When the squirrel began to climb out of the box, I made him a new home in a cat carrier with a door so he couldn't get out. He still needed me to feed him with the dropper, which I did, grabbing him by his middle and sticking the dropper in his mouth. He grabbed me as he drank, holding my thumb and fingers in his paws. When I sat at my desk, I put him inside my sweatshirt, over my T-shirt, and he slept while I worked. Whenever I'd come into the house for a break, my wife said she could see where the squirrel was sleeping on me by the lump in my clothes.
After he started getting teeth, I bit blueberries in half and put them in his mouth so he could suck-chew out the pulp. After he became able to break through the blueberry skin himself, I chewed peanuts into little bits and put them in my hand for him to eat. Peanuts became his favorite.
The first time I took him outside and put him on the ground, he was frightened and ran back under my shirt. I kept putting him down on the ground next to me until he didn't go back in my clothes but stood there and sniffed the air. After a few times of that, he took his own few steps out onto the grass. Then he tried to climb our wisteria bush when he could. One time, another squirrel came into our yard and he just stared at it and then ran back into my shirt.
After he started digging the ground like he was teaching himself to bury nuts, I let him run around on his own during the day, but he came back in the evening to sleep in my studio. His fur completely covered him now and he had rodent teeth and, aside from that one bald bent place, a bushy tail. Though not full-grown, he was old enough, according to the internet, to be on his own.
I remember the first evening he didn't come back. I was sitting in the backyard, in front of my studio, where he usually came back at the end of the day. When I realized he wasn't coming back, I suddenly felt tears all down my face.

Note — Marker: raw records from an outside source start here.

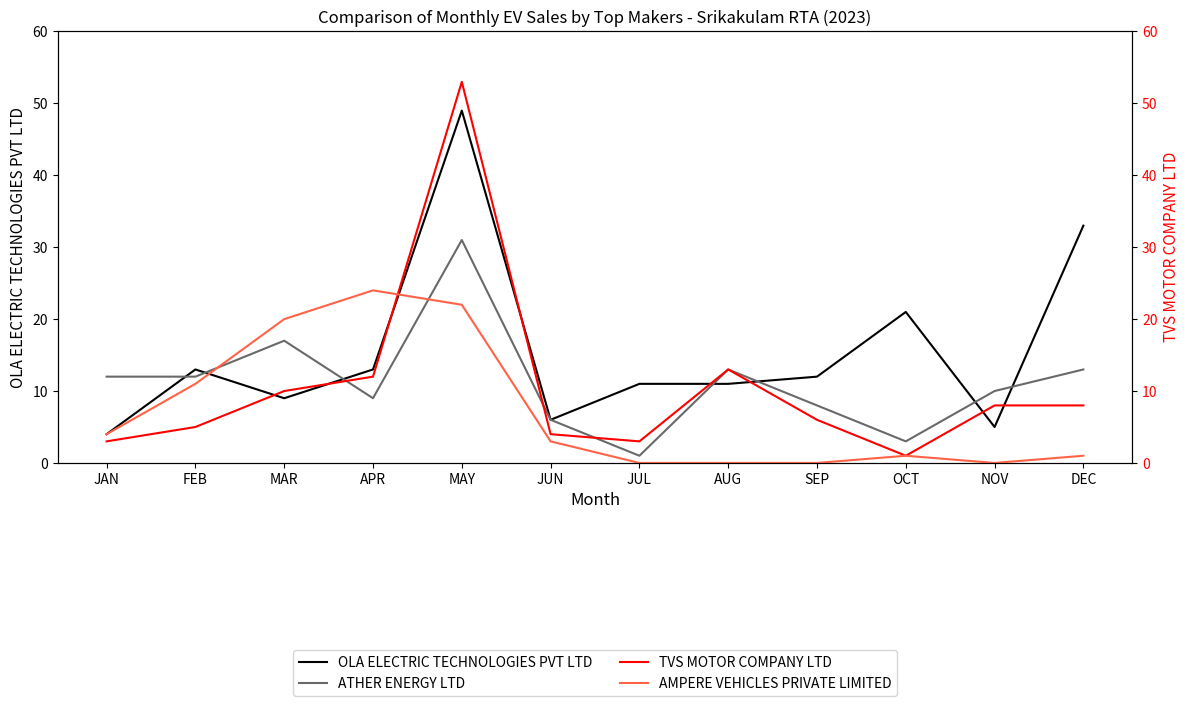

Reading left to right, what are all the values shown in this chart?

OLA ELECTRIC TECHNOLOGIES PVT LTD: 4	13	9	13	49	6	11	11	12	21	5	33
ATHER ENERGY LTD: 12	12	17	9	31	6	1	13	8	3	10	13
TVS MOTOR COMPANY LTD: 3	5	10	12	53	4	3	13	6	1	8	8
AMPERE VEHICLES PRIVATE LIMITED: 4	11	20	24	22	3	0	0	0	1	0	1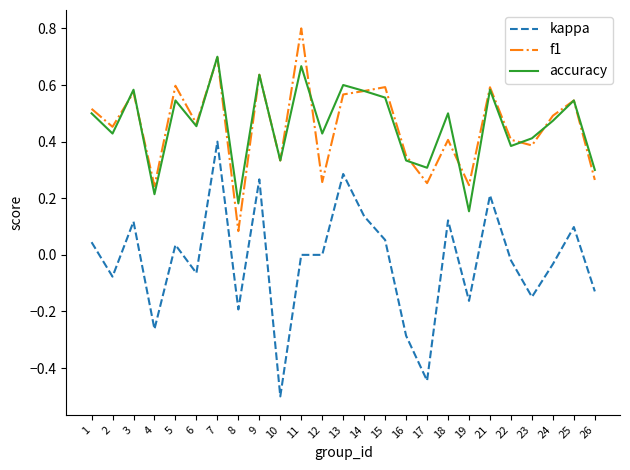

At which label does kappa reach its peak?

7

But he came back the next day, and then most days after that. Our back door is glass panes framed by wood, and he'd come and stand up on his hind legs so we could see him through the door. Then I would grab a peanut from the jar and open the door and hold the peanut out at waist level and say, "Come on up!" and he'd scramble up the leg of my jeans and take the peanut from my hand.
One late February day, I was doing the morning dishes in the kitchen when I looked up to see him at the back door in his usual place, but this time he was not alone. Rather, he was glued front to back with another squirrel and enjoying (it appeared) breathtakingly rapid squirrel coitus. He'd brought his sweetie home to meet his moms on Valentine's Day!
Not too long after Valentine's Day, my wife and I noticed that the squirrel was growing boobs. My wife, a former medical professional who once specialized in women's health, suggested the squirrel was pregnant. Later we learned that determining the sex of squirrels is quite difficult. Not until males show the ginormous balls they develop during mating season, or females develop the boobs they will need to nurse their young, is it readily apparent who is who.
Perhaps the cute pink finger thing I saw was not a pecker but a bit of umbilical cord? A female squirrel gonad? I suppose I could look it up, but I'd rather not know.
I'd also rather not know for sure if he—she—had her babies or not. We didn't see the squirrel for several weeks, in which time she and the paramour she'd brought home to meet us could easily have welcomed several babies into the world.
The next time we saw her—we knew it was her from the bald bent crook in the tail—she had been flattened, run over by god knows how many cars on our street. We buried her in the backyard by my studio door.
I still think of the squirrel a lot, especially when other squirrels—her kids? grandkids?—show up at our back door. Sometimes I grab a peanut from the jar, hold it out, and say, "Come on up!" And sometimes they actually scramble up my leg to take the peanut from my waiting hand.